Despite fall in revenue, shares rise on U.K.-based telco’s bullish guidance.

Vodafone on Tuesday reported a wider full year loss due to a €3.7 billion writedown of its Indian business, but shares rose driven by its upbeat guidance.

The U.K.-based telco’s loss for the year came in at €6.08 billion, compared to €5.12 billion in the previous year.

The ongoing price war in India, sparked by the launch of free mobile services by Reliance Jio Infocomm, took its toll on Vodafone.

In November, it took a €5 billion writedown on the value of Vodafone India. However, it has now been revised to €3.7 billion after Vodafone agreed to form a joint venture with rival player Idea Cellular.

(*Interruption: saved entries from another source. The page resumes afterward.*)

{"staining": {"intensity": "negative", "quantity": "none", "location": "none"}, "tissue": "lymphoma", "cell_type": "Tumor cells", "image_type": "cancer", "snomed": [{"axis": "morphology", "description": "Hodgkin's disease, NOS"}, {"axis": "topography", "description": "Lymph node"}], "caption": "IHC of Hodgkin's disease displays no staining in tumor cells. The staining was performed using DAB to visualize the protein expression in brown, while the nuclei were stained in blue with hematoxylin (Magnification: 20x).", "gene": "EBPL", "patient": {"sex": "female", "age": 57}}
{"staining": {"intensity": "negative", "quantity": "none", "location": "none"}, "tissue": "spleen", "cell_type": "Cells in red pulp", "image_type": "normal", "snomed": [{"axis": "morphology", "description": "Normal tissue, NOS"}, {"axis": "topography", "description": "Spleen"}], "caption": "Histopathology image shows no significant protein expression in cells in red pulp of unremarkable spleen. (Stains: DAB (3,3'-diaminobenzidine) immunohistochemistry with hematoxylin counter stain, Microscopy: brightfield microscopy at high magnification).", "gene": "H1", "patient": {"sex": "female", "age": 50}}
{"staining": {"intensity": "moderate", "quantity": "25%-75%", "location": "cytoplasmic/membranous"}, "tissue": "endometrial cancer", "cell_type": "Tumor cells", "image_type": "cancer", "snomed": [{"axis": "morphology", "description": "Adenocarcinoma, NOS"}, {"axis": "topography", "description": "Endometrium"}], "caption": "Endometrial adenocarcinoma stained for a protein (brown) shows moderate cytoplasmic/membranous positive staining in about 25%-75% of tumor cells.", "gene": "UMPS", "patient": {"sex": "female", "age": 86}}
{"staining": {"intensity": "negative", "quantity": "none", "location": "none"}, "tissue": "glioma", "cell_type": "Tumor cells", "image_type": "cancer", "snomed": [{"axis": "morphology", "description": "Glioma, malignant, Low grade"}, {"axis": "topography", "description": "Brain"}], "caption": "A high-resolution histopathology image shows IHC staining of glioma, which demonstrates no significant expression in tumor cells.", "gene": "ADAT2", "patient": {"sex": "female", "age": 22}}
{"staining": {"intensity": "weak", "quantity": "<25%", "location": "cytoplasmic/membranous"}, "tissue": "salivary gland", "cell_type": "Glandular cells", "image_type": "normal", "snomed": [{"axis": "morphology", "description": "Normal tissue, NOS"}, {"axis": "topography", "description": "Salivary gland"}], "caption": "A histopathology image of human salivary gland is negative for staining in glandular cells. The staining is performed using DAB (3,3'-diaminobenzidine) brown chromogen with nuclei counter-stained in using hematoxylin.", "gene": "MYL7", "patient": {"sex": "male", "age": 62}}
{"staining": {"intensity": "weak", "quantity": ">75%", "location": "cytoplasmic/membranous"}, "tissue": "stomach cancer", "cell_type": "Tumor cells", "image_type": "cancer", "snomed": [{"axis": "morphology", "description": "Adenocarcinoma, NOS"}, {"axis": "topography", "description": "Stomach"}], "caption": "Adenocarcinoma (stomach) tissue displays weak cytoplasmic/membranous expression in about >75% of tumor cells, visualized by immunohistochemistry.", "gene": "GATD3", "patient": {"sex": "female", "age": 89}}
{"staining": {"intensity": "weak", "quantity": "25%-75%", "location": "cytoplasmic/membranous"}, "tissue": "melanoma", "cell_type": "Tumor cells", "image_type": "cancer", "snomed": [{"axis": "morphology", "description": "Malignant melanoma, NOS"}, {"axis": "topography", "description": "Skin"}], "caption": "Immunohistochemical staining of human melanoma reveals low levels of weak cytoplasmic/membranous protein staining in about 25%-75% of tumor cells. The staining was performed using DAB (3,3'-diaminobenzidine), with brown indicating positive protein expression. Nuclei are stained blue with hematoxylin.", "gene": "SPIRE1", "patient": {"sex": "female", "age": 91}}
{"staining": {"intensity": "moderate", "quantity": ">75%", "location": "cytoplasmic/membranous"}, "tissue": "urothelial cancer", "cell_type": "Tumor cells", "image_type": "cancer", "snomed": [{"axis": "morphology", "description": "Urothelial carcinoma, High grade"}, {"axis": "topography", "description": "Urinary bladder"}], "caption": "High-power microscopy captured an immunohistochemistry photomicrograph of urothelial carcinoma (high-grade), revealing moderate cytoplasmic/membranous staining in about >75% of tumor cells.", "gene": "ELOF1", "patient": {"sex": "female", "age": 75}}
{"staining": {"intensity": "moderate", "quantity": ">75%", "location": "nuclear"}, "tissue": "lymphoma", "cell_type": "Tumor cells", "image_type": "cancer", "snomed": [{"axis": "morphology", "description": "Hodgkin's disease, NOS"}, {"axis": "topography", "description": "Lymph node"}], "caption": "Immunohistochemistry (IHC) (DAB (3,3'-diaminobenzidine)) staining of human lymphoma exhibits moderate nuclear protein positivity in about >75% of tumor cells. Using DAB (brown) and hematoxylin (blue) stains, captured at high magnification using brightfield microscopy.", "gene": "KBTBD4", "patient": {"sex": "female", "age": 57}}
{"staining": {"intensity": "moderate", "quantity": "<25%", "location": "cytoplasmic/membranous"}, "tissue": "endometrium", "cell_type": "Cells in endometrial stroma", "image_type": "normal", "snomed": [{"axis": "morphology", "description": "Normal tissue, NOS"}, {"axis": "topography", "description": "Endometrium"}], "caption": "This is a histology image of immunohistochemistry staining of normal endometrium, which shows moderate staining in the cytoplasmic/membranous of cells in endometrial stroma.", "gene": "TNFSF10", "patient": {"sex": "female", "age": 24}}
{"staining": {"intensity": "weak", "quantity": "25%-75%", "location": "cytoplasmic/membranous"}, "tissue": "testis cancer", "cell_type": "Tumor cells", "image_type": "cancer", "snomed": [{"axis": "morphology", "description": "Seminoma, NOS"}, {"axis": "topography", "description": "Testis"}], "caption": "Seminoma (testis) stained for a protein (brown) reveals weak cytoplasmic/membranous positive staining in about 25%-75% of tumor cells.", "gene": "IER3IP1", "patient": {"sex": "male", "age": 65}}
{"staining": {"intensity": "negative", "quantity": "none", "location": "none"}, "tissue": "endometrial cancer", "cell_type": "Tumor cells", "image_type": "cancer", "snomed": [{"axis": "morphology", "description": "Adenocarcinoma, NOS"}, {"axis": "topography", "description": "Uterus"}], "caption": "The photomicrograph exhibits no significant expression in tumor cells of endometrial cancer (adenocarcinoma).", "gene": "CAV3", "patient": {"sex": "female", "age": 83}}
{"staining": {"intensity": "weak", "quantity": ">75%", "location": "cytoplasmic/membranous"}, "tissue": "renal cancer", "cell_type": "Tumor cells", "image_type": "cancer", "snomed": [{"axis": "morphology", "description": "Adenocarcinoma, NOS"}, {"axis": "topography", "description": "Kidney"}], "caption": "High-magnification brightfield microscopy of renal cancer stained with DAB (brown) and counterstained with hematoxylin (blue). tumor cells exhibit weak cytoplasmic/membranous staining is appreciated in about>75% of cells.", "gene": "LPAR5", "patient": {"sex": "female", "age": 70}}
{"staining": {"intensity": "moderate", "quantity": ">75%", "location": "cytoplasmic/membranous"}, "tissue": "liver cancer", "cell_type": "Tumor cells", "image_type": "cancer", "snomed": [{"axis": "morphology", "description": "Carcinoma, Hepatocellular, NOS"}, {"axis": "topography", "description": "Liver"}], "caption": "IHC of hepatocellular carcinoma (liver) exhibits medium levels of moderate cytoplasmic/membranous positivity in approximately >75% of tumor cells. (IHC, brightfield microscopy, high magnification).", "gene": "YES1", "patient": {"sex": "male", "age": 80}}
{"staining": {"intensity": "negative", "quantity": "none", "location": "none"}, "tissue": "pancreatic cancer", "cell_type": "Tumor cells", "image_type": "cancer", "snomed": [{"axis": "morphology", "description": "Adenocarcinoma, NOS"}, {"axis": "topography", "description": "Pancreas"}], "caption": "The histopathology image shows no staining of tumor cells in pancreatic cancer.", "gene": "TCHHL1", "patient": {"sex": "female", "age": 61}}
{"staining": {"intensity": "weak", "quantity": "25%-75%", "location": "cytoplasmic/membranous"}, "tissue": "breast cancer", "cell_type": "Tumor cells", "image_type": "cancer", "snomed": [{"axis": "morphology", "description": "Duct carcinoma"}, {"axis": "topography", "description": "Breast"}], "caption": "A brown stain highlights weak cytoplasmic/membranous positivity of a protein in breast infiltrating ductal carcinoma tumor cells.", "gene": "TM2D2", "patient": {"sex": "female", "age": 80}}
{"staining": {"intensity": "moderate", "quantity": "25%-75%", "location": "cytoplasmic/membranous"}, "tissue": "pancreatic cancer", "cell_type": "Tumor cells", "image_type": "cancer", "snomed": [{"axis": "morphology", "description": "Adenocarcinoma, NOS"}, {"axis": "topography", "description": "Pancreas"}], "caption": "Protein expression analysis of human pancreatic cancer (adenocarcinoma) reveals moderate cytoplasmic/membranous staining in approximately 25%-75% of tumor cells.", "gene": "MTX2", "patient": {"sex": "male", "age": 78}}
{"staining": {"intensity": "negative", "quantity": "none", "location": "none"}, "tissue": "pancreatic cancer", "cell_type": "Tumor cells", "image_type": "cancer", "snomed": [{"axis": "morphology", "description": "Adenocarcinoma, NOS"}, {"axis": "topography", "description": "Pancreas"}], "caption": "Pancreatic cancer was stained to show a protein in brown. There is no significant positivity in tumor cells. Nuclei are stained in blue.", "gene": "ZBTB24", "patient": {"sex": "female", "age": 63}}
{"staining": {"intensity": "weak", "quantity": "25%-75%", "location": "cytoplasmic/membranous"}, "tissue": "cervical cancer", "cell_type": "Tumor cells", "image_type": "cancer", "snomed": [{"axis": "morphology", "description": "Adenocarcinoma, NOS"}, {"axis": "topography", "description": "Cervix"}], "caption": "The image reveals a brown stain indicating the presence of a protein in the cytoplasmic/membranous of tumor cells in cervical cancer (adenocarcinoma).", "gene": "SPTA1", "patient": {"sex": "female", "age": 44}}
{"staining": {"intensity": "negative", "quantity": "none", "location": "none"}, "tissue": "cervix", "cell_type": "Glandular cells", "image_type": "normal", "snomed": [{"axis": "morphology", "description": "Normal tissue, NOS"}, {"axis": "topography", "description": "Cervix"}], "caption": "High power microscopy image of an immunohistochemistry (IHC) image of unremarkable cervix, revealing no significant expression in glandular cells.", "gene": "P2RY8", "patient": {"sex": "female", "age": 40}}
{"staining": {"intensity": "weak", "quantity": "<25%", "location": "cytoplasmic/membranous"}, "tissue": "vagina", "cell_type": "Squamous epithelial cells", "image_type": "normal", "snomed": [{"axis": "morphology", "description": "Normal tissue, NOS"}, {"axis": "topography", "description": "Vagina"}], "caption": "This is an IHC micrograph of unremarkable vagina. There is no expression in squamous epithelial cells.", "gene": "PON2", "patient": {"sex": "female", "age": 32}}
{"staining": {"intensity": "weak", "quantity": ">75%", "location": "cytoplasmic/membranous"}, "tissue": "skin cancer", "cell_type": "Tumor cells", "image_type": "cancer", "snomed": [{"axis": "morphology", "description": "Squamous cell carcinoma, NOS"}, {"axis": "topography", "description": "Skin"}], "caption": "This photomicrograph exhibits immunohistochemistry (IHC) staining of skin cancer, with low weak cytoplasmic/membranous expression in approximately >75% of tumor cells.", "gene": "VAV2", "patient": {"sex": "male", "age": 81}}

Full year revenue at Vodafone India, which is now classified as discontinued operations on Vodafone’s balance sheet, fell to €5.85 billion from €6.16 billion a year ago, driven by what the company called "heightened competitive pressure following free services offered by the new entrant during the second half of the year."

Adjusted EBITDA fell 12.1% year-on-year to €1.60 billion.

Vodafone’s European operation saw revenue fall 5.2% year-on-year to €34.55 billion, as declines in the U.K. and other European markets offset gains in Italy, Germany and Spain. Adjusted EBITDA was down 1.9% to €10.28 billion.

Meanwhile, in Africa, the Middle East and Asia Pacific – excluding India, of course – revenue was down 1% to €11.77 billion, while adjusted EBITDA improved by 4% to €3.85 billion.

Despite its challenging year, Vodafone provided a bullish outlook for the year ahead.

The company expects organic adjusted EBITDA to grow by 4%-8%, implying a range of €14.0 billion-€14.5 billion. Free cash flow (FCF) is expected to come in at around €5.0 billion, up from €4.3 billion.

At the time of writing, Vodafone’s shares were up by almost 4%.